START Information provided

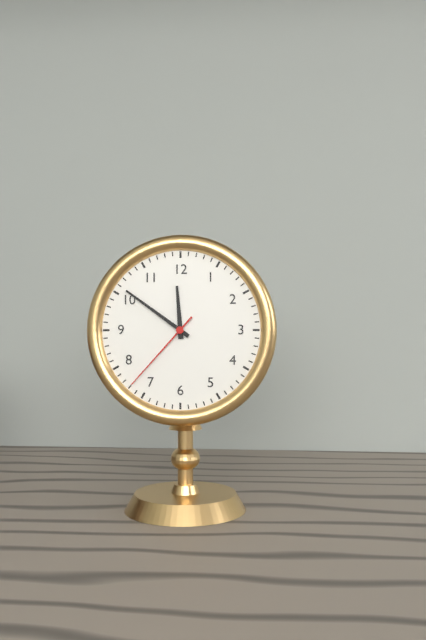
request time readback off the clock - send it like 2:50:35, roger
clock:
11:51:37
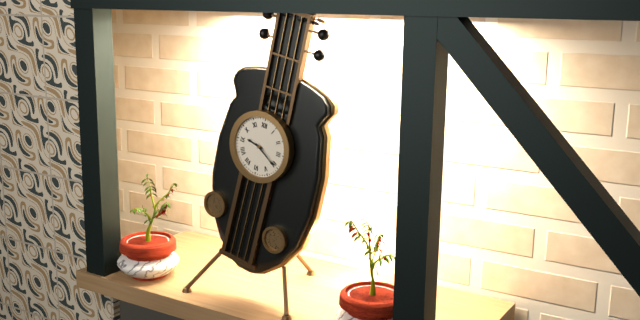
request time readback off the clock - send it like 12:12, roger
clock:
9:20
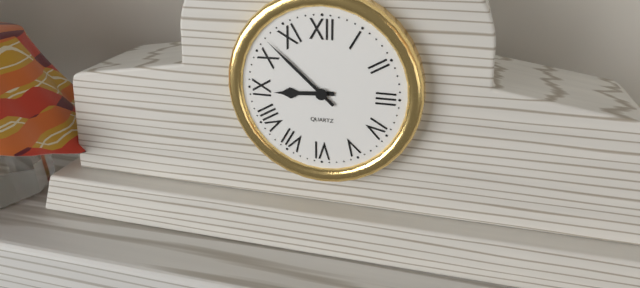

END Information provided

__Brief__. Reproduce the listing above in full, substituting "over" for every occurrence of "roger" and leaving everything else unchanged. Omit the pictures from your reproduction.

__Solved exercise__.
request time readback off the clock - send it like 2:50:35, over
clock:
11:51:37
request time readback off the clock - send it like 12:12, over
clock:
9:20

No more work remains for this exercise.